Conservatism and the legal profession
In a previous post, I wrote about a study performed by University of Notre Dame law professor, Derek Muller, examining political positions of law firms. Muller reviewed law firm amicus briefs to determine the firms’ political orientation. He found that 64% of amicus briefs supported the liberal position, while only 31% supported the conservative position on a range of controversial issues.
Professor Muller is out now with a new study looking at law professors. He analyzed the political contributions of 3,148 law school faculty between 2017 and 2023. He found that 95.9% of law school faculty contributions went to Democrats. Only 2.7% went to Republicans. In dollar terms, 5.1 million went to Democrats, while only $425,000 went to Republican candidates.
More conservatism and the legal profession
Two states recently eliminated the bar exam as a necessary requirement for entry into the practice of law. Washington and Oregon have implemented apprenticeship pathways to admission.
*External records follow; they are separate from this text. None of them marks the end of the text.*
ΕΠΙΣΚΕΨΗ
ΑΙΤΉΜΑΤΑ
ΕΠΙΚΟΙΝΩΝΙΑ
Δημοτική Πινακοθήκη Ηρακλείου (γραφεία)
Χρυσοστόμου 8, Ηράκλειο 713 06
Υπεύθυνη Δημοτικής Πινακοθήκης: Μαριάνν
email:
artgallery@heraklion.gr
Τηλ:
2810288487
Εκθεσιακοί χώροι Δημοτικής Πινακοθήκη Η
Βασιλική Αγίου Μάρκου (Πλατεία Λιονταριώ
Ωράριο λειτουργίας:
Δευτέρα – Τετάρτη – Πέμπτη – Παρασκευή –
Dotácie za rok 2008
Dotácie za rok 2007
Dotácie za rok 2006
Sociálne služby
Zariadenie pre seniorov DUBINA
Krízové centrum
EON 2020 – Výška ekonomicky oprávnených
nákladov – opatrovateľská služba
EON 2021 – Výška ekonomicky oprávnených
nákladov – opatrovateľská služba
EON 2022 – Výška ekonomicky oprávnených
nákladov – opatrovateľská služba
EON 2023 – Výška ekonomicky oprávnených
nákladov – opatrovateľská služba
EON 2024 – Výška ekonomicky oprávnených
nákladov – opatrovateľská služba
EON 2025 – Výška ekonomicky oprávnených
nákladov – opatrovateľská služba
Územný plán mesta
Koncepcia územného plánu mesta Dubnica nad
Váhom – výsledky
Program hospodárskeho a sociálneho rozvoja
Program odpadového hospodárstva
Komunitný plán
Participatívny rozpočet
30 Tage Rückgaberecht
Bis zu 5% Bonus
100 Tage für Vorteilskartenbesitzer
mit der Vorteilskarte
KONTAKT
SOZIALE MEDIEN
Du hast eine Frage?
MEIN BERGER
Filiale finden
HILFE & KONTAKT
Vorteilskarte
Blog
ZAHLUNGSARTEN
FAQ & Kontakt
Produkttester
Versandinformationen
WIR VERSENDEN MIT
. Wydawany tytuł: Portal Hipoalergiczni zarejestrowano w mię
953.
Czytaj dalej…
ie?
Many states have been considering this move due to the shortage of attorneys. While Washington and Oregon cited the lawyer shortage as a factor, the primary motivation cited was that the “bar exam disproportionately and unnecessarily blocks historically marginalized groups from entering the practice of law.” Although such language is often asserted in decisions like this, there is no empirical evidence that it is true. It is also unnecessary to rely on such an unsupported premise. The attorney shortage is a real thing and justifies creative thinking when it comes to filling the need. Although, part of me does feel like, since I had to take the miserable thing, everyone else should have too, as well.
Textualism
Last week, the U.S. Supreme Court decided Pulsifer v. United States. In that case, convicted drug dealer, Mark Pulsifer, raised an issue requiring interpretation of the 2018 First Step Act. That act has a “safety valve” provision allowing federal offenders to avoid mandatory minimum sentencing if they meet certain requirements. I wrote previously about the issue here. In a 6-3 decision, the Court ruled against Pulsifer. The split was interesting. The opinion was authored by Justice Elena Kagan, who was joined by all the conservative Justices, except Justice Gorsuch. Justice Gorsuch dissented joined Justice Ketanji Brown and Justice Sonia Sotomayor. The Majority, Kagan, opinion relied on the textualist cannon that Pulsifer’s proposed interpretation would render the statute meaningless. The dissent argued that, even so, the Court should give effect to Congressional intent. Gorsuch, in an unusual non-textualist interpretation, wrote that, “It is a change Congress promises in the First Step Act, and it is a promise that should have been honored.” Justice Kagan once famously said, “we are all textualists now.” It’s hard to believe I am writing this, but Gorsuch should have listened to Kagan on this one.
Judicial restraint, textualism and separation of powers
Not long ago, I wrote about the Alabama Supreme Court’s IVF ruling. You can read that post here. The ruling made big news at the time. In the case, the Court ruled that negligent destruction of IVF embryos was grounds for a lawsuit under the language of the Alabama wrongful death statute. The media reacted by claiming that the Alabama Court was imposing extremist ideology and couched the whole thing in the abortion debate. I wrote that, to the contrary, the Court was demonstrating judicial restraint. The Alabama Court employed a textualist analysis and insisted that policy decisions about IVF embryos were properly made by the legislature not the courts. This is how a court should behave. And it worked, too. Soon after the ruling, the Alabama legislature enacted a statute reading, “no action, suit or criminal prosecution for the damage to or death of an embryo shall be brought or maintained against any individual or entity when providing or receiving services related to in vitro fertilization.” Last week, the Alabama Governor signed the statute into law. The whole thing is a good lesson in judicial restraint and separation of powers, though not in the reliability of the media.